Would you please retype, exactly, the lines of the listing below between the line with "- *WHAT TO LISTEN" and the line with "#### Books (BK)", inclusive?
========================
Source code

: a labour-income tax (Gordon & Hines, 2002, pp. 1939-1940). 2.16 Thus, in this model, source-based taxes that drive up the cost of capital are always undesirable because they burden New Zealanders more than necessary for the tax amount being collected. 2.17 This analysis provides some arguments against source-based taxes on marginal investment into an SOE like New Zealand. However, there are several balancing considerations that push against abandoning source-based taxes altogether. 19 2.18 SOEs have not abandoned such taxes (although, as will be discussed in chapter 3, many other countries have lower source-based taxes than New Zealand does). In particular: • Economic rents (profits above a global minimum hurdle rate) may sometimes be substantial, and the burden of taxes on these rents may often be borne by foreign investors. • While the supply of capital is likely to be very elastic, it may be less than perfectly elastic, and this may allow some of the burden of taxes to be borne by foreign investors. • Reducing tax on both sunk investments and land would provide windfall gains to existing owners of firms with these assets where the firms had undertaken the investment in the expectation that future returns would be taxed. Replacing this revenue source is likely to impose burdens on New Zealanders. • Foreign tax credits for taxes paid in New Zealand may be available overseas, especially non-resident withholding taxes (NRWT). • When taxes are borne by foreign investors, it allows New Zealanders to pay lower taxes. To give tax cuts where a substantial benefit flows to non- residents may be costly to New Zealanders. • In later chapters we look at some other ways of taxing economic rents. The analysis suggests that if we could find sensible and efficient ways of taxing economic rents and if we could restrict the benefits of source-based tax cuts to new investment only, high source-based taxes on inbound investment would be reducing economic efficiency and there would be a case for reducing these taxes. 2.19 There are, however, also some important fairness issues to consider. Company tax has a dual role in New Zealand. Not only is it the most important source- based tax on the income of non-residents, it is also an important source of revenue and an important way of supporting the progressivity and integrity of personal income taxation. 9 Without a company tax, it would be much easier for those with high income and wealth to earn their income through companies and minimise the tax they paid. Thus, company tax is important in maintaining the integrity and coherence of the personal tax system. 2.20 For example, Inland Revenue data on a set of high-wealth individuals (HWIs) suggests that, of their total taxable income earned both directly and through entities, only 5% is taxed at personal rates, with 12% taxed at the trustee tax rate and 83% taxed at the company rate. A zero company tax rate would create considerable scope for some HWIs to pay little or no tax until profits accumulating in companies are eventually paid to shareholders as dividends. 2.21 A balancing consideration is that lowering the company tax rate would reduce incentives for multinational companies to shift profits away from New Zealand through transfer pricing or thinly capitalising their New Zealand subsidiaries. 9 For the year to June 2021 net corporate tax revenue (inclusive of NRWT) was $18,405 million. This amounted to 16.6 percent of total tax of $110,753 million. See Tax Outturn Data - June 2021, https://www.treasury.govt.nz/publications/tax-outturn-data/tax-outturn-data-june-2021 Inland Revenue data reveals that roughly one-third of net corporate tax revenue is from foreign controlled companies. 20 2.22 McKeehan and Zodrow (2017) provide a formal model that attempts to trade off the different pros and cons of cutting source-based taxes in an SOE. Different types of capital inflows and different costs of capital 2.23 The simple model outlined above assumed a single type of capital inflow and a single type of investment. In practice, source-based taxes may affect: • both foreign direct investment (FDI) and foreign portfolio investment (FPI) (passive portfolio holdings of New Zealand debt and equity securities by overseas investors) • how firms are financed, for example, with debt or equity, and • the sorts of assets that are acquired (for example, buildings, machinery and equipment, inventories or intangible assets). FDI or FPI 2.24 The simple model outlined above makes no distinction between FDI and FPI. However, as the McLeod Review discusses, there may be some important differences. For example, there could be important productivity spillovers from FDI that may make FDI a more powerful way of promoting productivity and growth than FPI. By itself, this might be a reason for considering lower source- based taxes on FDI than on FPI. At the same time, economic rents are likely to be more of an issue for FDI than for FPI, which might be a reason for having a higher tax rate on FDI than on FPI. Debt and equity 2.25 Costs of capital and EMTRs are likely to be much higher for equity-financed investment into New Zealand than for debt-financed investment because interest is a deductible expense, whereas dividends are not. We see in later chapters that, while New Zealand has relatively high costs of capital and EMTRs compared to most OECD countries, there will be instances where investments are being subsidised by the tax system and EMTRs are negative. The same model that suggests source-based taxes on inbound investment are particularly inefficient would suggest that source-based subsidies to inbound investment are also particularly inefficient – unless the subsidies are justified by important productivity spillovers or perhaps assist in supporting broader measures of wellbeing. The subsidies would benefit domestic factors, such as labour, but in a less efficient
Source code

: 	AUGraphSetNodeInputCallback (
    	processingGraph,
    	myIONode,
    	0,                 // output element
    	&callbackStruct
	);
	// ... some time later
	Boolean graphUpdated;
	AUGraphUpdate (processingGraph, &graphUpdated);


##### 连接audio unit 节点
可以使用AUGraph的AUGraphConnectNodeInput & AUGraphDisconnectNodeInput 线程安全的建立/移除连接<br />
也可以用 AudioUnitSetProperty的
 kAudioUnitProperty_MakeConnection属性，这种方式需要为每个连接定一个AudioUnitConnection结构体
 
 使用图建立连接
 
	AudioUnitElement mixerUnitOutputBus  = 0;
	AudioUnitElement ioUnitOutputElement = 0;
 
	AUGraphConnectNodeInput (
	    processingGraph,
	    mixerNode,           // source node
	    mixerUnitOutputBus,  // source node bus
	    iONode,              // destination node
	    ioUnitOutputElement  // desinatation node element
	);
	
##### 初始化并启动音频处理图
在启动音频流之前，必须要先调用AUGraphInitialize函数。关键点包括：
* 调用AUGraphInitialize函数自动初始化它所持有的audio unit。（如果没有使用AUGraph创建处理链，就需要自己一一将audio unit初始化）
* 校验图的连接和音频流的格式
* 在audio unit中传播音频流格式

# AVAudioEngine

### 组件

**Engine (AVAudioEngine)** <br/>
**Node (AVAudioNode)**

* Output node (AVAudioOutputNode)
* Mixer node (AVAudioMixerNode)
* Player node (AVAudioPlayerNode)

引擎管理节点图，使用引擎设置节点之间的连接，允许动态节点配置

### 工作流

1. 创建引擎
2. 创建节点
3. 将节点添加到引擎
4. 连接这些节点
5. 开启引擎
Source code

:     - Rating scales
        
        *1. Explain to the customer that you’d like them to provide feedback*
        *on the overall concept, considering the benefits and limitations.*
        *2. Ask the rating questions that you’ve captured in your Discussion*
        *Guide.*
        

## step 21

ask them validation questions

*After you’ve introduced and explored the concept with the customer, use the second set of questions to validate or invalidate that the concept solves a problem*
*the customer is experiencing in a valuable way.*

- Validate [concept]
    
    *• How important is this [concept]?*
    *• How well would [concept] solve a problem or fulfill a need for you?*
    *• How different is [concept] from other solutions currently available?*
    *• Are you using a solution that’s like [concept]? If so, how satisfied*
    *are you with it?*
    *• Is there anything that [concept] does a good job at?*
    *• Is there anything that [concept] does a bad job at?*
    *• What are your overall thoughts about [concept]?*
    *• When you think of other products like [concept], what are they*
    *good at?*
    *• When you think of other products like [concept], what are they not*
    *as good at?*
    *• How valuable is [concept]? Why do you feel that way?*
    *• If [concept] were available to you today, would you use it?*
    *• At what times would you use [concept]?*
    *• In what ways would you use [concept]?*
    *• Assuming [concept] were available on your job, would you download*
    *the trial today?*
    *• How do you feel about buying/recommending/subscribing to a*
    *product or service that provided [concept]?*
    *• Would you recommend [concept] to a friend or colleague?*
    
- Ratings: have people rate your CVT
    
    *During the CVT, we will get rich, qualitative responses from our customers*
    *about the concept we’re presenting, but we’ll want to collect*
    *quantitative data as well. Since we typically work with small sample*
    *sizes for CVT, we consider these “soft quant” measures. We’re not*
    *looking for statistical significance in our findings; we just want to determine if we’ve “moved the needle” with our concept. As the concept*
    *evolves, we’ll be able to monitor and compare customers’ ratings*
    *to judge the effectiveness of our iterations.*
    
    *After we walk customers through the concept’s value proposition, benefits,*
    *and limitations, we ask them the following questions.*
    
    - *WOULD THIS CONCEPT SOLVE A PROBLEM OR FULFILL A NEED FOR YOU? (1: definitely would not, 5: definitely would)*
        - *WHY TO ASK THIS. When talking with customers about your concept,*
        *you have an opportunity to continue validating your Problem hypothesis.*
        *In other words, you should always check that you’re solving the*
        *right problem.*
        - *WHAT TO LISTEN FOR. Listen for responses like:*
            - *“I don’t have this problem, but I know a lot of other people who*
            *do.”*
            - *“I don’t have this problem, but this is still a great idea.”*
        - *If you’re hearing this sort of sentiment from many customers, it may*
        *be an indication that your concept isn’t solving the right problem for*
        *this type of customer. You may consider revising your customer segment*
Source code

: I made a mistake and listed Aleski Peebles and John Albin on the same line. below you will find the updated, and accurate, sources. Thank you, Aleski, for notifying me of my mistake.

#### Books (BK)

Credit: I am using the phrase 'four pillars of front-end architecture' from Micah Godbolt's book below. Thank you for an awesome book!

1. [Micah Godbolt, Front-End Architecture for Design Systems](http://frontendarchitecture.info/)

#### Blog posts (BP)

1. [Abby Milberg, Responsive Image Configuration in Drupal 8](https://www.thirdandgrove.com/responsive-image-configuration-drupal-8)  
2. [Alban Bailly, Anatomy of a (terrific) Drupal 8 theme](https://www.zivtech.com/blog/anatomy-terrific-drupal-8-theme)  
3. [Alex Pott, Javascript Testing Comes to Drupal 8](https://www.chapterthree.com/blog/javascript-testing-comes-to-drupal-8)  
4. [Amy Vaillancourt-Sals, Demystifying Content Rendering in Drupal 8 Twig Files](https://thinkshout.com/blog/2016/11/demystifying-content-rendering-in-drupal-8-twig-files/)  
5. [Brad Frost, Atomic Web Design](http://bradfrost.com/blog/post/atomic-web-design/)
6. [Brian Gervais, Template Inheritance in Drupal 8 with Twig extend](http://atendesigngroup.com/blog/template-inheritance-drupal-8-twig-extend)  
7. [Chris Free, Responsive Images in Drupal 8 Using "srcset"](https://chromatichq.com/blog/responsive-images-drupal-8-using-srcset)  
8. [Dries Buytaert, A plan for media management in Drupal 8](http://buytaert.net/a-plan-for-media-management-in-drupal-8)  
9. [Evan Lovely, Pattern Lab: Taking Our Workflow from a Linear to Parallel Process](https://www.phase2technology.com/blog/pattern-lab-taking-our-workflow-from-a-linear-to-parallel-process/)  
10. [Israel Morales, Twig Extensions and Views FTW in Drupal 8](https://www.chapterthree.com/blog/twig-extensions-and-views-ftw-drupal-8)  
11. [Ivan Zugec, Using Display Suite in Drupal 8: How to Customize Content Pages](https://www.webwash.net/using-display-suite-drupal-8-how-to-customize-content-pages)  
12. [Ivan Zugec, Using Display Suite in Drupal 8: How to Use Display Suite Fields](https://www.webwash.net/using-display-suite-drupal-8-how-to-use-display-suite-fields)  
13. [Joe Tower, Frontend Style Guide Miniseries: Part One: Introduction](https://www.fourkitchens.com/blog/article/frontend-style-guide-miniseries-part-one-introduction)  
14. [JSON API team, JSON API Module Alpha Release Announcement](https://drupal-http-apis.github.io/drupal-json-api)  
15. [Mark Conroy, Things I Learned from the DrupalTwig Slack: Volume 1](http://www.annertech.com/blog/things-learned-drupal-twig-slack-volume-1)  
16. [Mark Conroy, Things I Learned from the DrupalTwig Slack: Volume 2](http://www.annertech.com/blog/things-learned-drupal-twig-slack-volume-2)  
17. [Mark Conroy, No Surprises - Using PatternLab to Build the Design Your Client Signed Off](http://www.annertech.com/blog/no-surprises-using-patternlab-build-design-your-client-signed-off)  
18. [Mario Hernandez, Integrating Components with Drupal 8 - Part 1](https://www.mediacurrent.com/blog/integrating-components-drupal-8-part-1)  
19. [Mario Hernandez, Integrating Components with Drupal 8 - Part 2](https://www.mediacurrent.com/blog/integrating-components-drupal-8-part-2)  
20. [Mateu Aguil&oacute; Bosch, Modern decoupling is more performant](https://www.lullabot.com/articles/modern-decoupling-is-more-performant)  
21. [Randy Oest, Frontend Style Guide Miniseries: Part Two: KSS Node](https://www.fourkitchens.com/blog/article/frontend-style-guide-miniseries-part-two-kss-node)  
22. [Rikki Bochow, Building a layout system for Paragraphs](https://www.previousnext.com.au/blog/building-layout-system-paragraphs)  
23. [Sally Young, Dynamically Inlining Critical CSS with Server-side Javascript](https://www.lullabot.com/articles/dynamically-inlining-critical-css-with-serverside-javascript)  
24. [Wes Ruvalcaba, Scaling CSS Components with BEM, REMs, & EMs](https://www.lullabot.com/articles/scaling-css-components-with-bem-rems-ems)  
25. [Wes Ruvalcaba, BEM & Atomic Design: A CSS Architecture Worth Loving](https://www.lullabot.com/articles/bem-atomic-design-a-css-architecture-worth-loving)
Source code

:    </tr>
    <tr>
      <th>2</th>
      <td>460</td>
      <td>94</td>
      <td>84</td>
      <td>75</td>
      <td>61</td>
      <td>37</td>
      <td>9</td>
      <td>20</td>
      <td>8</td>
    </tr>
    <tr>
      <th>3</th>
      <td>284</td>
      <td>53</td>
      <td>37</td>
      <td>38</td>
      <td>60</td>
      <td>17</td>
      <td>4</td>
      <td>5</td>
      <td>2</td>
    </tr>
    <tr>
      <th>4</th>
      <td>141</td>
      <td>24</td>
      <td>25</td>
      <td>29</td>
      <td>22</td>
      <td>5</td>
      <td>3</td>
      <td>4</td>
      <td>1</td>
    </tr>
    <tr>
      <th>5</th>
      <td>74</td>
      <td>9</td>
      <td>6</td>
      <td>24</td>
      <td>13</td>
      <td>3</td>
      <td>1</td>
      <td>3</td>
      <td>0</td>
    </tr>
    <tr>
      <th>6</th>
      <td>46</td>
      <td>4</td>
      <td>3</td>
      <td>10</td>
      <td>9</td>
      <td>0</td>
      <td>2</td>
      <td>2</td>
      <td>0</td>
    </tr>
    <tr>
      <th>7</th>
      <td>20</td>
========================
**RESULT OF THE EXERCISE**
        - *WHAT TO LISTEN FOR. Listen for responses like:*
            - *“I don’t have this problem, but I know a lot of other people who*
            *do.”*
            - *“I don’t have this problem, but this is still a great idea.”*
        - *If you’re hearing this sort of sentiment from many customers, it may*
        *be an indication that your concept isn’t solving the right problem for*
        *this type of customer. You may consider revising your customer segment*
Source code

: I made a mistake and listed Aleski Peebles and John Albin on the same line. below you will find the updated, and accurate, sources. Thank you, Aleski, for notifying me of my mistake.

#### Books (BK)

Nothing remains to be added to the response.